- Required work:
**a)** In the passage on the abortion-ban suit, how many days did Amanda Zurawski spend in the ICU?
**b)** List every harm that the passage on the abortion-ban suit says Amanda Zurawski suffered.
**c)** Extend the passage on the abortion-ban suit, picking up after its final sentence.

- Reading passage:

Do the plaintiffs have grounds to file the suit?
One of the arguments made by the state was that the plaintiffs -- women who filed the suit on behalf of themselves and physicians who filed on behalf of themselves and their patients -- do not have standing to file the suit.
Klusmann argued that the court's general rules on standing are that it "cannot be a hypothetical or contingent claim. It needs to be certainly impending."
"They are not seeking clarity for their own individual circumstances. They're asking the court to declare that the law includes exacerbating maternal health conditions or a condition that makes a pregnancy unsafe or anything like that. That's an advisory opinion. That's not going to help them in any specific circumstance, because, again, the courts are just going to have to apply the language ... in the future," Klusmann said.
Duane argued that the plaintiffs have suffered the consequences of the ban and physicians brought by the state as experts testified that doctors are providing "substandard care" because of the laws' lack of clarity.
"I think the law has been in effect and the effects are so crystal clear that we don't need to guess at it. And I just want to point out right that we are not talking about hypothetical harms; these are real patients, many of whom are sitting in the courtroom today. And for example, Ms. [Amanda] Zurawski became septic while waiting to be sick enough to receive abortion care, and she had multiple surgeries to reconstruct her uterus, three days in the ICU and now her fertility is compromised," Duane said.
"Physicians are waiting until the last minute because -- as the state's own expert testified -- they are terrified they cannot risk a felony or life in prison," Duane said later in her argument.
Asked whether the women who allege their lives were put at risk because of the ban would have qualified for care, Klusmann said it was a mix.
Patients who had premature rupture of membranes, or PROM, would "suffice in these circumstances" to meet the medical exception under the ban, but pregnancies where the child would not have "a sustained life" do not meet the exception, Klusmann said.

- Record set:
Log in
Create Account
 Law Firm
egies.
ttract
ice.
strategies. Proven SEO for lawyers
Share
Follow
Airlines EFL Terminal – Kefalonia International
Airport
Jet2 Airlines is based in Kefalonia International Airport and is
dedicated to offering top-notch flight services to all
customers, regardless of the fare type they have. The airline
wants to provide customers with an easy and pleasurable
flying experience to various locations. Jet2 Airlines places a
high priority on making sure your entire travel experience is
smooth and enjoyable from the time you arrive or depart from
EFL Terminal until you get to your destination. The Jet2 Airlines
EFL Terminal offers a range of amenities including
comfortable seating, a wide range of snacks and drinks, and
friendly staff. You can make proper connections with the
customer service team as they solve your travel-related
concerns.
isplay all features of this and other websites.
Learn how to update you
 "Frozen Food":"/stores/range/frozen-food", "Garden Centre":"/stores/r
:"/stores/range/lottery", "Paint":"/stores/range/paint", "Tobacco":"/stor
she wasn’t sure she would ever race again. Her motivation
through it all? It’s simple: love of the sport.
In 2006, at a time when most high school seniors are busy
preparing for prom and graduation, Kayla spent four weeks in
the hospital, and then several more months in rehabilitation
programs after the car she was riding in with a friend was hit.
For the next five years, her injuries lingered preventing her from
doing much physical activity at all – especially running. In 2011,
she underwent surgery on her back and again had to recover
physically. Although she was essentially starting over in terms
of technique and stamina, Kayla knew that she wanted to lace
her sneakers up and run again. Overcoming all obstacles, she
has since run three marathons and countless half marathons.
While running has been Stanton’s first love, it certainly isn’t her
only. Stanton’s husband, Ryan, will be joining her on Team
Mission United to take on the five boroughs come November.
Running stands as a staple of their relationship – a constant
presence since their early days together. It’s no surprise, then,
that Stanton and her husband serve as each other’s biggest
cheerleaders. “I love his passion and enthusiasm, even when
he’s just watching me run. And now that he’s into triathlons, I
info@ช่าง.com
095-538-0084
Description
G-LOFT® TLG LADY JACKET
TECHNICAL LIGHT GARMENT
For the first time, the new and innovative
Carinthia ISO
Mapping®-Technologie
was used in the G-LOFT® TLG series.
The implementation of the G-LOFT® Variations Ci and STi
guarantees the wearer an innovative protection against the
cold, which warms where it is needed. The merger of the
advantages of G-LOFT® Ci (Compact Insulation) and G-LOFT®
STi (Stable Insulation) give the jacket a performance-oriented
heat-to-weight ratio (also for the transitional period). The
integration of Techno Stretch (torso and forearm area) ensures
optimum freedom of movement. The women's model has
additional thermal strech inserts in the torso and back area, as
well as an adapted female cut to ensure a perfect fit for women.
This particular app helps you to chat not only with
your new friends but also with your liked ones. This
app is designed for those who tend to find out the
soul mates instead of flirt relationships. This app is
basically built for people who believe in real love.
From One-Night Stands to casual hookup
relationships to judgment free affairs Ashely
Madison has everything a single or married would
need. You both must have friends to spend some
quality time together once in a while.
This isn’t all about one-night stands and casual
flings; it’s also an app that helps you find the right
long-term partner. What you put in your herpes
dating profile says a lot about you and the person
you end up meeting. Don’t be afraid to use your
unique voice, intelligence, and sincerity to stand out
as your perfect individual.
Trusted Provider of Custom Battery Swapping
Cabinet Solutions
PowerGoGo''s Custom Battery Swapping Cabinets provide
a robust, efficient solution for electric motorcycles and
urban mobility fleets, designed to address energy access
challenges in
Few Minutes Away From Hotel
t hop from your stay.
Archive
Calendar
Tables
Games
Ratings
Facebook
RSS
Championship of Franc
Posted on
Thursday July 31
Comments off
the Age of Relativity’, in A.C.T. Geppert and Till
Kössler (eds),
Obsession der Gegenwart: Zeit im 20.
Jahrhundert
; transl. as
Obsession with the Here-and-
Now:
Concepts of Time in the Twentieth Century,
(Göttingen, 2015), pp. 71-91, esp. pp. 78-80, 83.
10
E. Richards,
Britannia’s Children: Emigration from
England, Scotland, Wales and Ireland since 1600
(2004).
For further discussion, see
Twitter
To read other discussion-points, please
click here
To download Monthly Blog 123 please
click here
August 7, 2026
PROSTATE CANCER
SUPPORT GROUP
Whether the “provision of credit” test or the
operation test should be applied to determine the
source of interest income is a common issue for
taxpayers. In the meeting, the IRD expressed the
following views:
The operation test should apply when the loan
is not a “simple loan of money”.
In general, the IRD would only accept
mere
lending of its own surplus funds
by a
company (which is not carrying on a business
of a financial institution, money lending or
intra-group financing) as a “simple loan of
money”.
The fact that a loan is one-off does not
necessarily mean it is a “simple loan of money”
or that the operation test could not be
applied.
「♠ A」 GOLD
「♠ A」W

- Answers for the exercise:
**a)** Three days.

**b)**
- She became septic while waiting to be sick enough to receive abortion care.
- She had multiple surgeries to reconstruct her uterus.
- She spent three days in the ICU.
- Her fertility is now compromised.

**c)**
A justice pressed the state on conditions like acrania, where a fetus develops without a skull, a fatal anomaly. Klusmann said that condition would not qualify for an abortion according to the exception.
"I think you do have to look to the legislature to create an exception for something that is solely a fatal fetal anomaly," Klusmann said.
Responding to the CRR's claim that their plaintiffs do not want to sue their physicians because they see that they did nothing wrong and that their hands were tied due to the abortion bans, Klusmann said, "That is their choice."
What happens next?
If the Texas Supreme Court denies the state's request to dismiss the case -- in whole or in part -- then the suit will return to district court for litigation.
"There is the possibility that the Texas Supreme Court will side with the state and rule that the only relief pregnant people in Texas have is to go ask their Texas legislators for a change. In that case, it wouldn't return [the case to district court] and we have to pursue other avenues," Nick Kabat, staff attorney with the CRR, told ABC News earlier this month.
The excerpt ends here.